Some systems (such as Windows and OS/2) multiplex all of the SMB traffic between a client and a server over a single TCP connection. If the client OS is multi-tasking there may be several active SMB sessions running concurrently, so there may be several requests outstanding at any given time. The SMB conversations are all intertwined, so the client needs a way to sort out the replies and hand them off to the correct thread within the correct process (see Figure 12.3).

The PID field is also used to maintain the semantics of local file I/O. Think about a simple program, like the one in Listing 12.1 which opens a file in read-only mode and dumps the contents. Consider, in particular, the call to the open () function, which returns a file descriptor. File descriptors are maintained on a per-process basis that is, each process has its own private set. The descriptor is an integer used by the operating system to identify an internal record that keeps track of lots of information about the open file, such as:

• Is the file open for reading, writing, or both?

• What is the current file pointer offset within the file?

• Do we have any locks on the file?

Listing 12.1 Quick dump

 #include <stdio.h> #include <stdlib.h> #include <unistd.h> #include <sys/types.h> #include <sys/stat.h> #include <fcntl.h> #define bSIZE 1024 int main( int argc, char *argv[] )   /* ---------------------------------------------------- **    * Copy file contents to stdout.    * ---------------------------------------------------- **    */   {   int      fd_in;   int      fd_out;   ssize_t  count;   char     bufr[bSIZE];   if( argc != 2 )     {     (void)fprintf( stderr,                    "Usage: %s <filename>\n", argv[0] );     exit( EXIT_FAILURE );     }   fd_in = open( argv[1], O_RDONLY );   if( fd_in < 0 )     {     perror( "open()" );     exit( EXIT_FAILURE );     }   fd_out = fileno( stdout );   do     {     count = read( fd_in, bufr, bSIZE );     if( count > 0 )       count = write( fd_out, bufr, (size_t)count );     } while( bSIZE == count );   if( count < 0 )     {     perror( "read()/write()" );     exit( EXIT_FAILURE );     }   (void)close( fd_in );   exit( EXIT_SUCCESS );   } /* main */ 

Now take all of that and stretch it out across a network.

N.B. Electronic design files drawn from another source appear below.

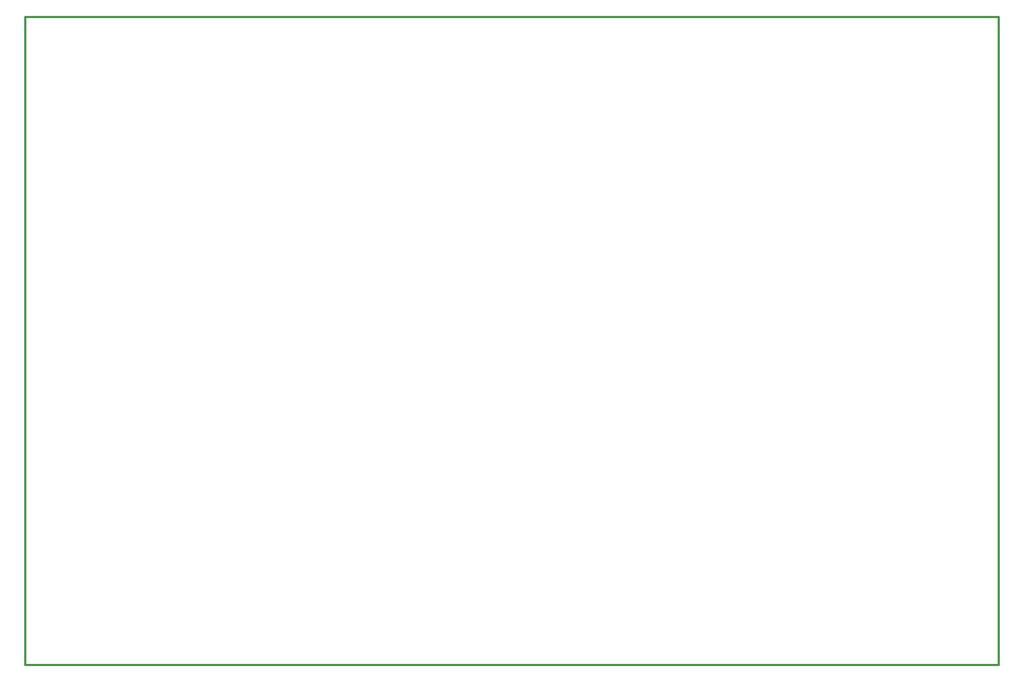
<source format=gbr>
G04 #@! TF.GenerationSoftware,KiCad,Pcbnew,(5.1.5)-3*
G04 #@! TF.CreationDate,2020-06-30T14:23:16-03:00*
G04 #@! TF.ProjectId,ESP32-BOARD,45535033-322d-4424-9f41-52442e6b6963,rev?*
G04 #@! TF.SameCoordinates,Original*
G04 #@! TF.FileFunction,Profile,NP*
%FSLAX46Y46*%
G04 Gerber Fmt 4.6, Leading zero omitted, Abs format (unit mm)*
G04 Created by KiCad (PCBNEW (5.1.5)-3) date 2020-06-30 14:23:16*
%MOMM*%
%LPD*%
G04 APERTURE LIST*
%ADD10C,0.300000*%
G04 APERTURE END LIST*
D10*
X91440000Y-143129000D02*
X241427000Y-143129000D01*
X91440000Y-43180000D02*
X91440000Y-143129000D01*
X241427000Y-43180000D02*
X91440000Y-43180000D01*
X241427000Y-143129000D02*
X241427000Y-43180000D01*
M02*

</source>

The files physically reside on the server and information about locks, offsets, etc. must be kept on the server side. The process that has opened the files, however, resides on the client and all of the file status information is relevant within the context of that process. That brings us back to what we said before: The PID identifies a client process. It lets the server keep track of client context, and associate it correctly with the right customer when the requests come rolling in.

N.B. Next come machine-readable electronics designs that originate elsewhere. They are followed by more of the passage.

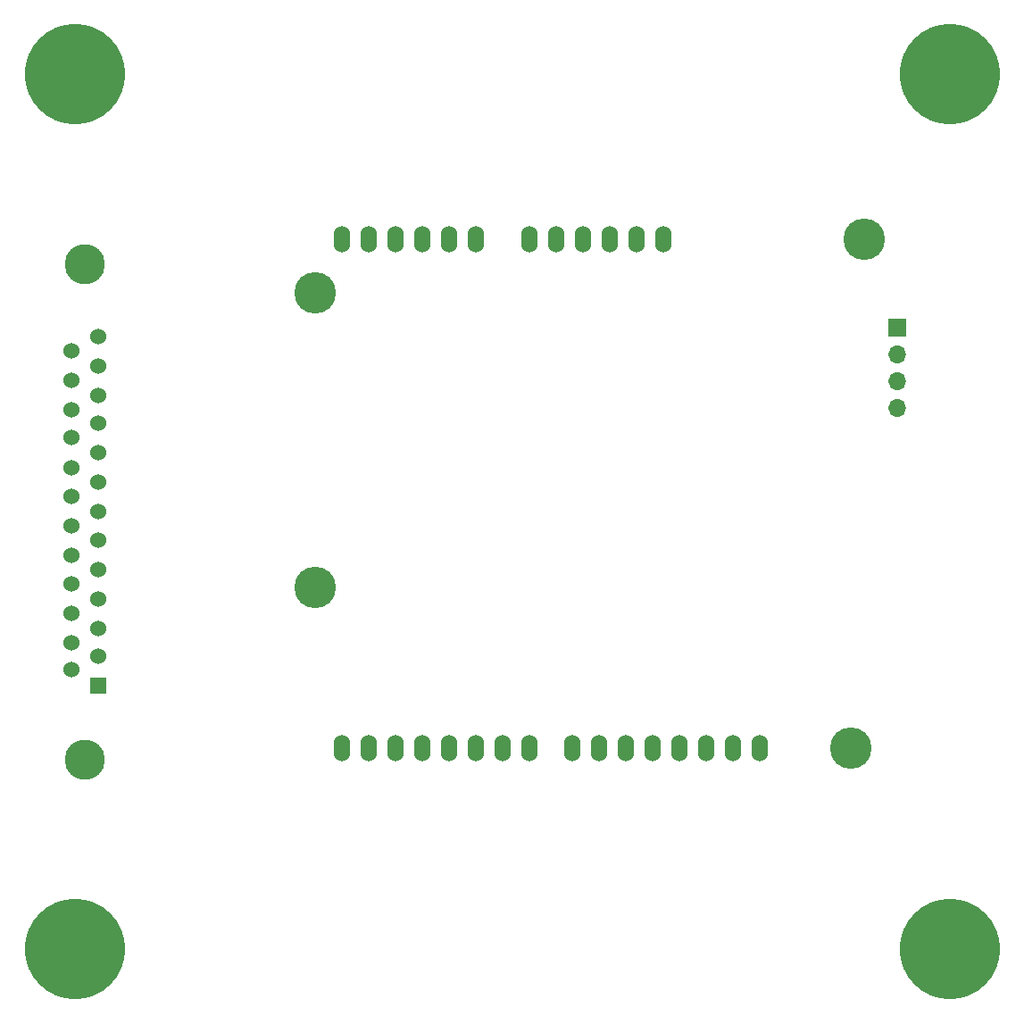
<source format=gbr>
G04 #@! TF.FileFunction,Soldermask,Top*
%FSLAX46Y46*%
G04 Gerber Fmt 4.6, Leading zero omitted, Abs format (unit mm)*
G04 Created by KiCad (PCBNEW (after 2015-mar-04 BZR unknown)-product) date 1/31/2017 4:25:08 PM*
%MOMM*%
G01*
G04 APERTURE LIST*
%ADD10C,0.150000*%
%ADD11O,1.524000X2.540000*%
%ADD12C,3.937000*%
%ADD13C,3.810000*%
%ADD14R,1.524000X1.524000*%
%ADD15C,1.524000*%
%ADD16R,1.700000X1.700000*%
%ADD17O,1.700000X1.700000*%
%ADD18C,9.525000*%
G04 APERTURE END LIST*
D10*
D11*
X41360000Y-31628000D03*
X43900000Y-31628000D03*
X46440000Y-31628000D03*
X54060000Y-31628000D03*
X51520000Y-31628000D03*
X48980000Y-31628000D03*
X59140000Y-31628000D03*
X61680000Y-31628000D03*
X64220000Y-31628000D03*
X69300000Y-31628000D03*
X71840000Y-31628000D03*
X41360000Y-79888000D03*
X43900000Y-79888000D03*
X46440000Y-79888000D03*
X48980000Y-79888000D03*
X51520000Y-79888000D03*
X54060000Y-79888000D03*
X56600000Y-79888000D03*
X59140000Y-79888000D03*
X63204000Y-79888000D03*
X65744000Y-79888000D03*
X68284000Y-79888000D03*
X70824000Y-79888000D03*
X73364000Y-79888000D03*
X75904000Y-79888000D03*
X78444000Y-79888000D03*
X80984000Y-79888000D03*
X66760000Y-31628000D03*
D12*
X38820000Y-36708000D03*
X38820000Y-64648000D03*
X89620000Y-79888000D03*
X90890000Y-31628000D03*
D13*
X17000000Y-34005000D03*
X17000000Y-80995000D03*
D14*
X18270000Y-74010000D03*
D15*
X18270000Y-71216000D03*
X18270000Y-68549000D03*
X18270000Y-65755000D03*
X18270000Y-62961000D03*
X18270000Y-60167000D03*
X18270000Y-57500000D03*
X18270000Y-54706000D03*
X18270000Y-51912000D03*
X18270000Y-49118000D03*
X18270000Y-46451000D03*
X18270000Y-43657000D03*
X18270000Y-40863000D03*
X15730000Y-72435200D03*
X15730000Y-69895200D03*
X15730000Y-67101200D03*
X15730000Y-64358000D03*
X15730000Y-61614800D03*
X15730000Y-58820800D03*
X15730000Y-56077600D03*
X15730000Y-53334400D03*
X15730000Y-50489600D03*
X15730000Y-47797200D03*
X15730000Y-45054000D03*
X15730000Y-42260000D03*
D16*
X94000000Y-40000000D03*
D17*
X94000000Y-42540000D03*
X94000000Y-45080000D03*
X94000000Y-47620000D03*
D18*
X99000000Y-99000000D03*
X16000000Y-99000000D03*
X99000000Y-16000000D03*
X16000000Y-16000000D03*
M02*

</source>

Further complicating things, some clients support multiple threads running within a process. Threads share context (memory, file descriptors, etc.) with their sister threads within the same process, but each thread may generate SMB traffic all on its own. The MID field is used to make sure that server replies get back to the thread that sent the request. The server really doesn't do much with the MID . It just echoes it back to the client so, in fact, the client could make whatever use it wanted of the MID field. Using it as a thread identifier is probably the most practical thing to do.

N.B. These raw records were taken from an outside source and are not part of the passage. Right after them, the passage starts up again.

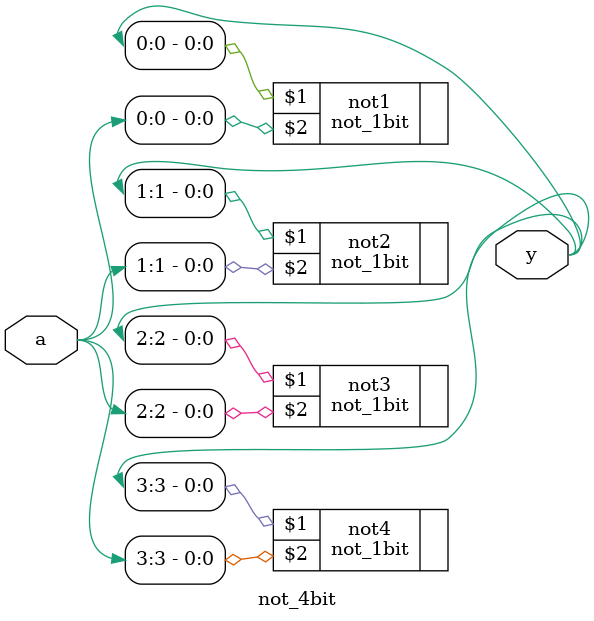
<source format=v>
module not_4bit (
	output [3:0] y, 
	input [3:0] a
);

	not_1bit not1 (y[0], a[0]);
	not_1bit not2 (y[1], a[1]);
	not_1bit not3 (y[2], a[2]);
	not_1bit not4 (y[3], a[3]);
	
endmodule
	
</source>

There is an important rule which the client should obey with regard to the MID and PID fields: only one SMB request should ever be outstanding per [ PID , MID ] pair per connection. The reason for this rule is that the client will generally need to know the result of a request before sending the next request, especially if an error occurred. The problems which might result should this rule be broken probably depend upon the server, but defensive programming practices would suggest avoiding trouble.

12.5.1 EXTRA.PidHigh Dark Secrets Uncovered

Earlier on we promised to cover the EXTRA.PidHigh field. Well, a promise is a promise...

The PidHigh field is supposed to be a PID extension, allowing the use of 32-bit rather than 16-bit values as process identifiers. As with all extensions, however, there is the basic problem of backward compatibility.

In this case, trouble shows up if (and only if) the client supports 32-bit process IDs but the server does not. In that situation, the client must have a mechanism for mapping 32-bit process IDs to 16-bit values that can fit into the PID field. It doesn't need to be an elaborate mapping scheme, and it is unlikely that there will be 64K client processes talking to the same server at the same time, so it should be a simple problem to solve.

Since that mapping mechanism needs to be in place in order for the client to work with servers that don't support the PidHigh field, there's no reason to use 32-bit process IDs at all. In testing, it appears as though the PidHigh field is, in fact, always zero (except in some obscure security negotiations that are still not completely understood ). Best bet, leave it zero.